• Assigned task
Down to the last line, reproduce the data that follows, but skip the pictures.
::: Information supplied
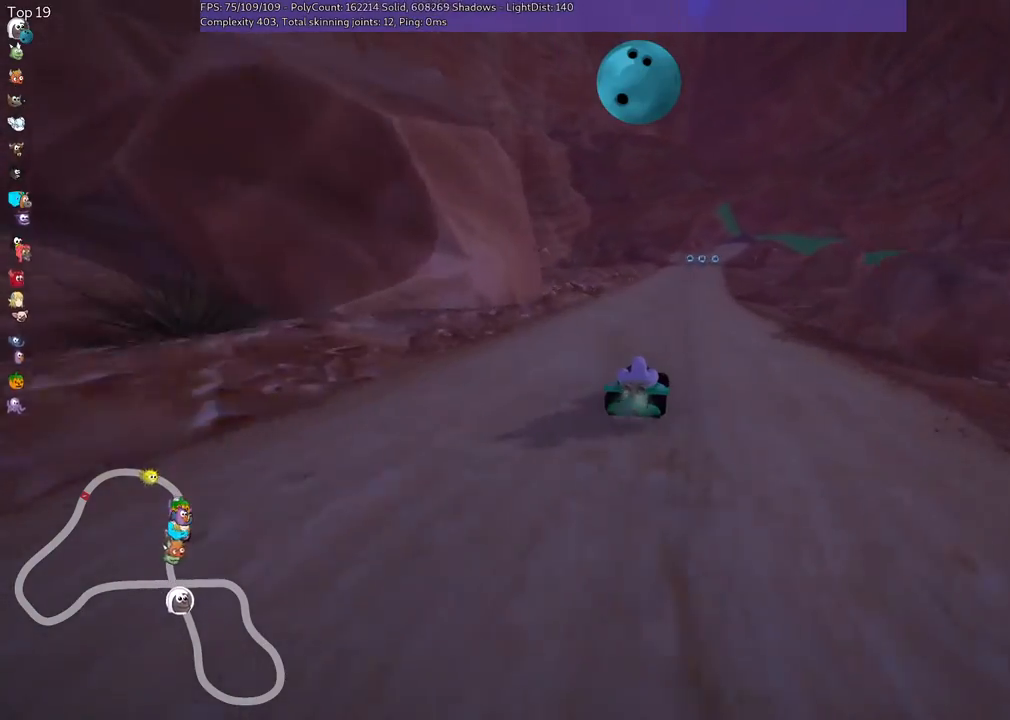
{"keys": ["left", "m", "up"], "events": []}
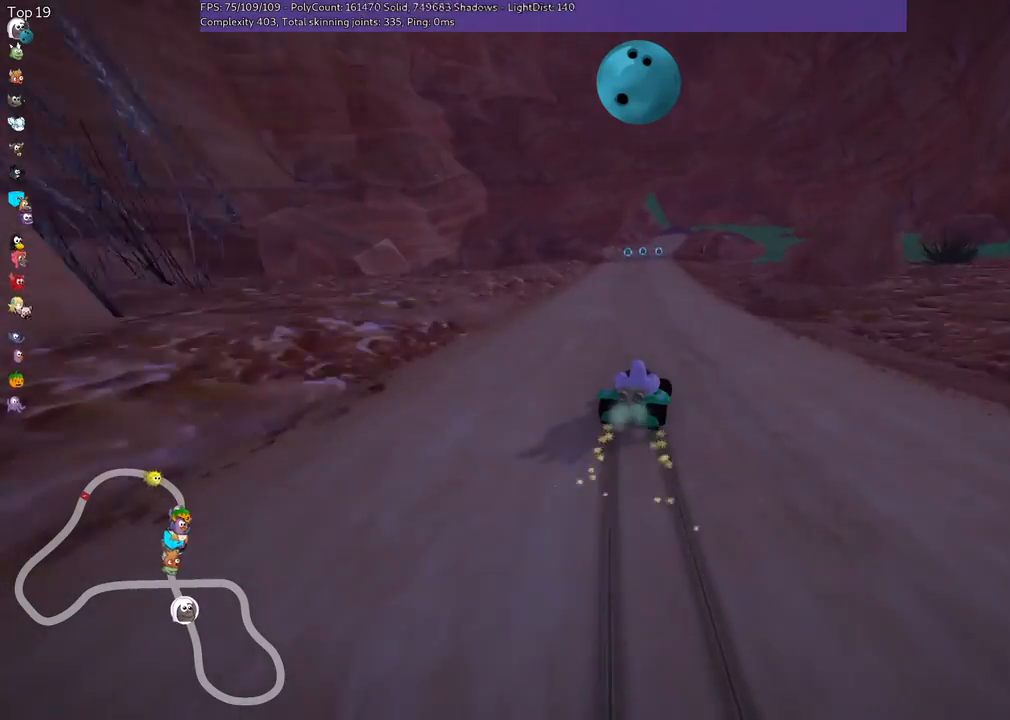
{"keys": ["left", "m", "up"], "events": []}
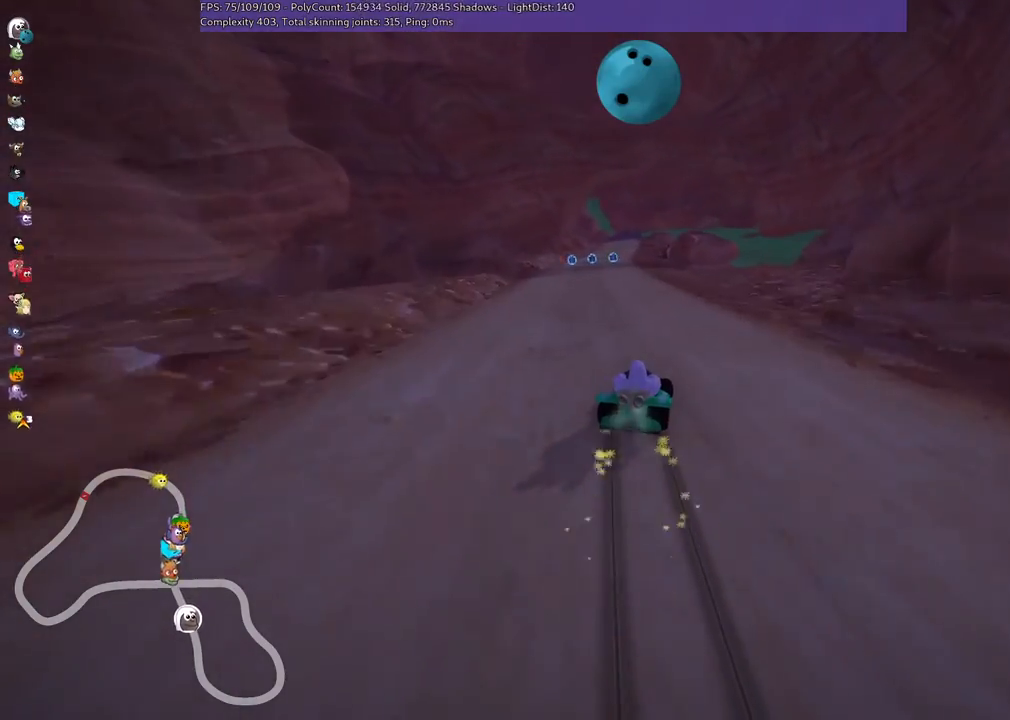
{"keys": ["left", "m", "up"], "events": []}
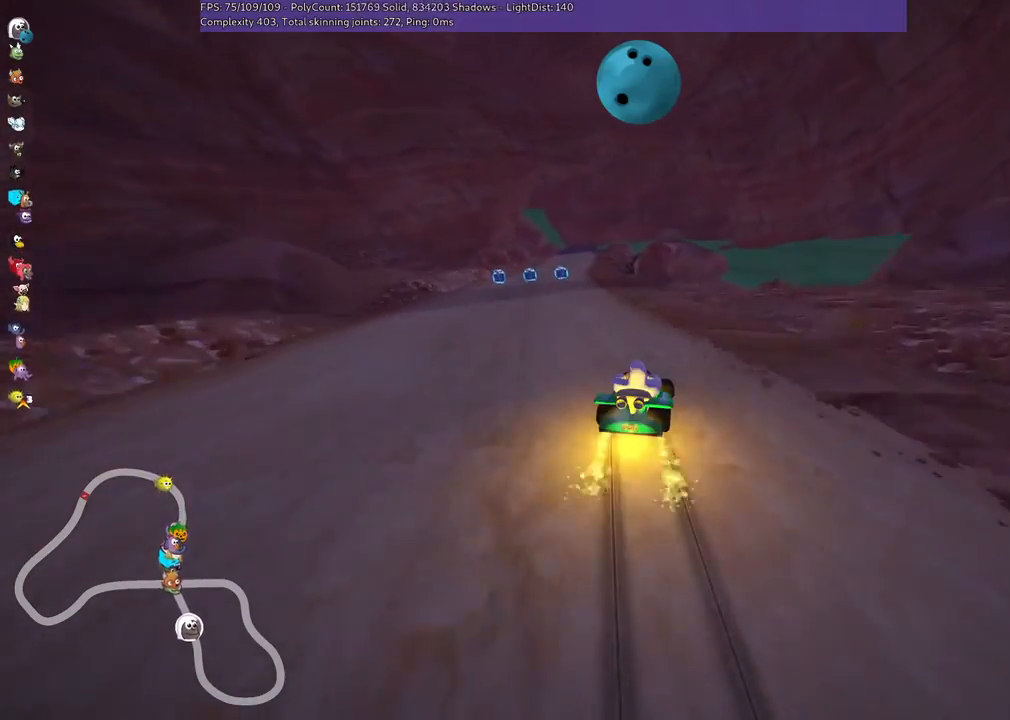
{"keys": ["up"], "events": [[33, "n", "down"], [100, "m", "up"], [300, "n", "up"], [333, "left", "up"]]}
::::::
• Exercise result
{"keys": ["left", "m", "up"], "events": []}
{"keys": ["left", "m", "up"], "events": []}
{"keys": ["left", "m", "up"], "events": []}
{"keys": ["up"], "events": [[33, "n", "down"], [100, "m", "up"], [300, "n", "up"], [333, "left", "up"]]}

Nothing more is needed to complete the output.